Die Geschichte ist schnell erzählt: Titus besiegt als römischer Feldherr die Goten und nimmt ihre Königin sowie sowie deren drei Söhne als Geisel. Soweit noch kein Drama. Leider kommt er auf die folgenschwere Idee, einen der Gotenbuben zu opfern, um seinen eigenen, im Kampf gefallenen Sohn zu ehren (er hat mehrere Kinder, auch eine Tochter - ist aber trotzdem über den Verlust leicht betrübt). Das ruft natürlich die Gotenmama auf den Plan, die nur darauf wartet, sich angemessen an Titus zu rächen. Ihre Zeit ist gekommen, als Sie durch Heirat die neue Kaiserin von Rom wird. Sie ruiniert Titus ziemlich gründlich und baut ein dichtes Netz aus Verrat und Intrige auf. Aber unser Feund Titus ist Stoiker. Er verliert nur seine Fassung, als die verbleibenden Gotenbuben, Verzeihung, jetzt natürlich Prinzen, seine Tochter vergewaltigen und ihr, damit sie die Täter weder benennen und ihre Namen aufschreiben kann, die Zunge herausreißen und die Hände abschneiden. Aha, der Gorehounde wacht auf! Titus schnappt sich die Missetäter, bringt sie um die Ecke und serviert sie der stolzen Mutter als Pasteten (hey, wir kennen die Szene doch aus "Theater des Grauens", nur waren es dort Pudel). Selbige befällt schweres Unwohlsein, nachdem Mama gesagt worden ist, was sie gegessen hat. Darauf hin bringen sich alle um, wobei der letzte verbleibende Sohn von Titus der finale Überlebende ist. Vorhang!

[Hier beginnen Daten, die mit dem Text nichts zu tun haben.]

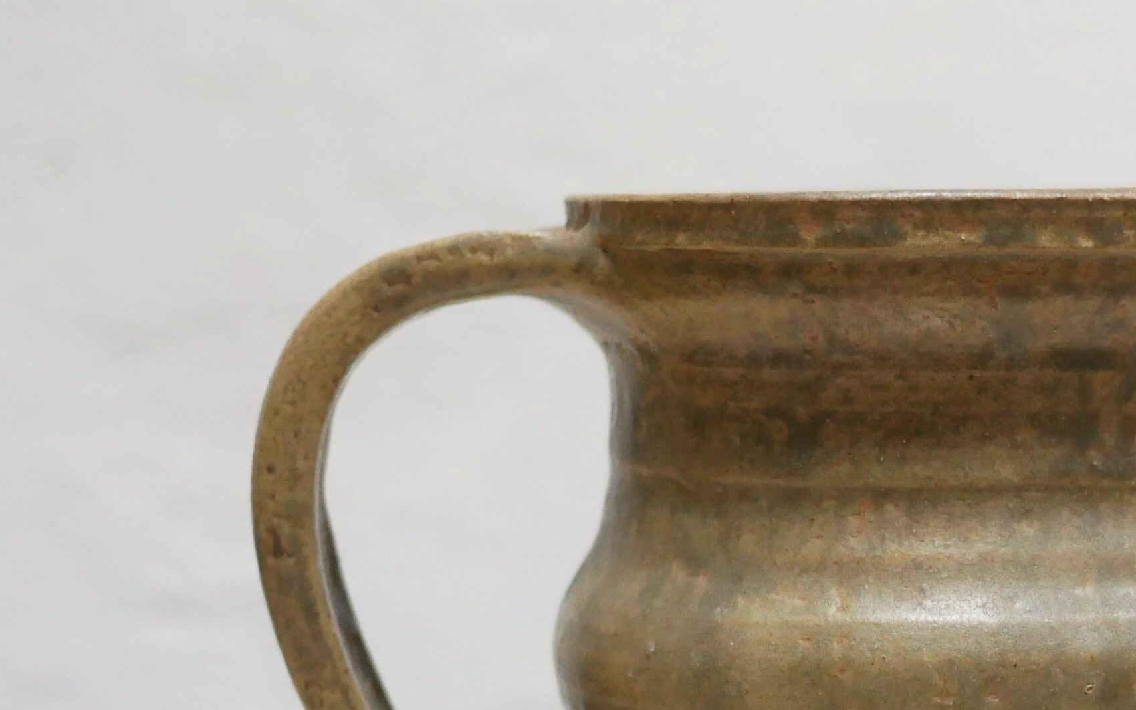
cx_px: 932
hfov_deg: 18.1
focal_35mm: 114
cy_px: 593
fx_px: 3529
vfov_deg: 11.4
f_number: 1.7
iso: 800
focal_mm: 20
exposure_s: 1/60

Die gesamte Geschichte ist ein Hohelied der Schuld und des Hasses. Super! Und sprachlich ein Traum. Dazu phänomenale Schauspieler, wobei Sir Anthony alle überragt. Mir gefällt er als Titus deutlich besser denn als Hannibal. Und das will was heißen.

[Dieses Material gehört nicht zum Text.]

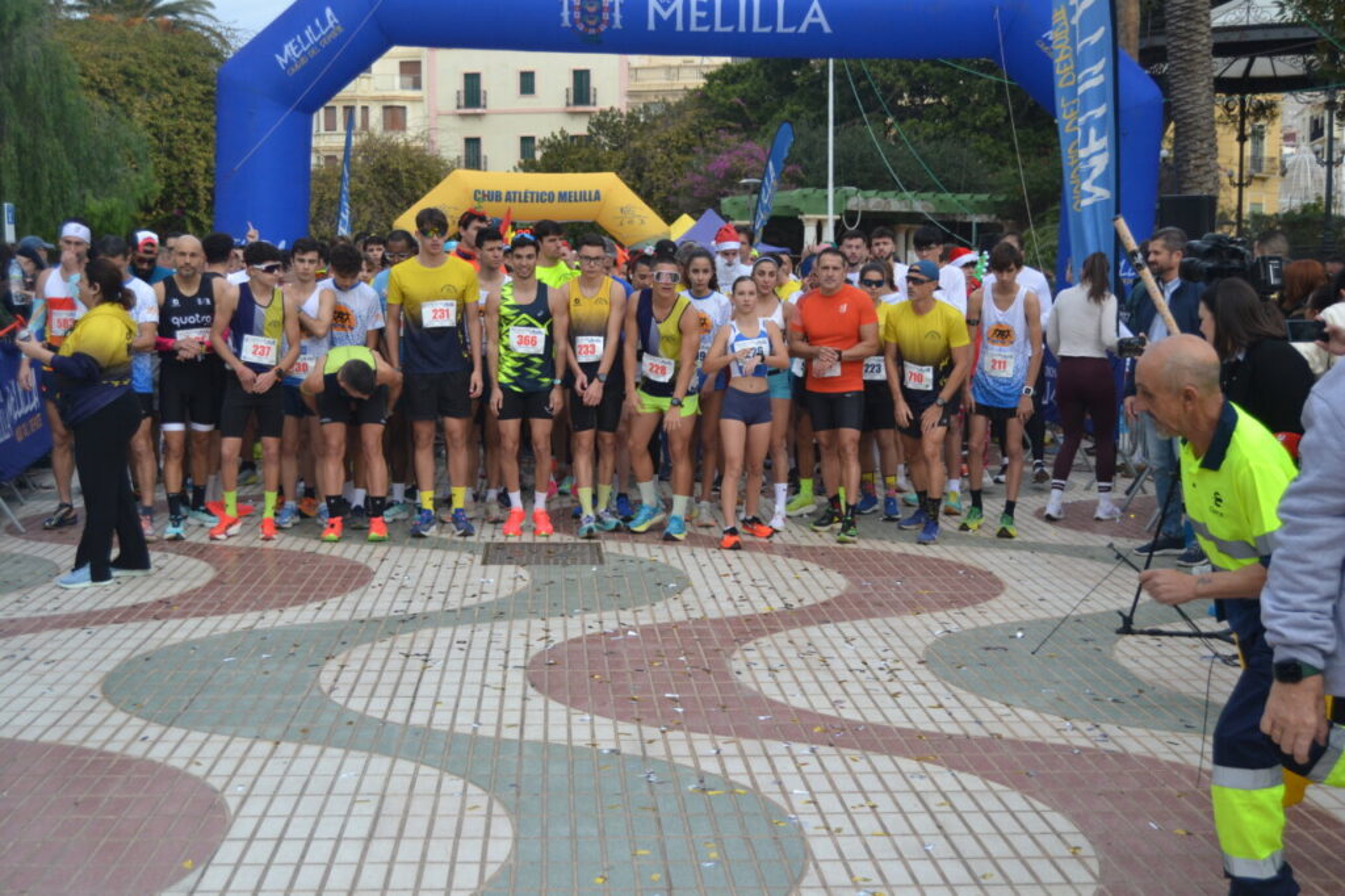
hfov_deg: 43.6
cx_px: 672
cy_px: 448
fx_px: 1681
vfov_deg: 29.8
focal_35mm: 45
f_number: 4.2
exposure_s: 1/1000
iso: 400
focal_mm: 30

Der Film bemüht sich um eine progessive Kameraführung, ein herrliches Mischmasch an Ausstattung und einer intensiven Nutzung von Farbe und Licht. Dadurch wird er wie ein Traum, der aber leider durch die Überzeichnung dieser Effekte in einigen Szenen ins Groteske abfällt. Man hätte ohne diese Überzeichnungen einen Klassiker zum Filmklassiker machen können. Mir hätte eine gröbere Umsetzung auch gefallen, die dann aber mit Sicherheit FSK 18 geworden wäre. Der Stoff gibt es her.
Dieser Film sein all denen ans Herz gelegt, die Adaptionen klassischer Dramen mögen. Selten wird wie hier soviel Anspruch des Bühnenstückes in einen Film herübergerettet. Dieser Film ist ein Schätzchen, das völlig zu unrecht in vielen Läden seinen Weg auf den Wühltisch gefunden hat. Wohl am Intellekt der normalen Verbraucher vorbei...
Fazit: Unbedingt billig kaufen und genießen. Mein Urteil 9 von 10.